BeepityBop: June 2017

Thursday, 29 June 2017

Explain Plan in Azure Warehouse (sort of)

Simplistically, the purpose of an explain plan is to reveal how the database plans to deliver results for a given query. In Oracle we have "SQL> EXPLAIN PLAN FOR <QUERY>;" and in SQL Server we have "click->display estimated execution plan" which shows a graphical diagram showing all the details of the execution steps and path. Both are important to diagnose query performance related issues.

In Azure Data warehouse, we have very little. It takes a certain amount of effort to get something readable as the aforementioned SSMS "rclick->display" option does not work in the studio. There are a number of posts on the internet about how to get this information but the results seem somewhat lacklustre: one method is to get the execution plan in an XML format that is not compatible with SSMS - so one is left to look at an XML file. The other option is to go the Azure portal and see the query running via the web console. Both options falls short of what most db developers are accustomed to.

I have found a useful alternative although it is not exactly a traditional explain plan. What it is is the sequence of steps the database is taking to achieve the results.
These steps can be found in the object "sys.dm_pdw_request_steps" - how I use this is shown below.
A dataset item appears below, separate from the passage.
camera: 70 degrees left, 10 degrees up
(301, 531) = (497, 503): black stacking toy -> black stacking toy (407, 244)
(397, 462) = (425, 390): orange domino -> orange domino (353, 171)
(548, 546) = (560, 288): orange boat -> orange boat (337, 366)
I can only use the following steps while my query is running. Once the query is done, the steps vanish from the steps table. Therefore, this is more of a technical query progress report showingthe steps that ran, the steps which are running, and the steps which will run. The first key is identify my sessions REQUEST_ID in sys.dm_pdw_exec_requests. I use sys.dm_pdw_exec_requests and I find that the most laborious queries pop in the top results. Once I have those master request and their child requests, I use those to find the segments of steps in the "sys.dm_pdw_request_steps" table.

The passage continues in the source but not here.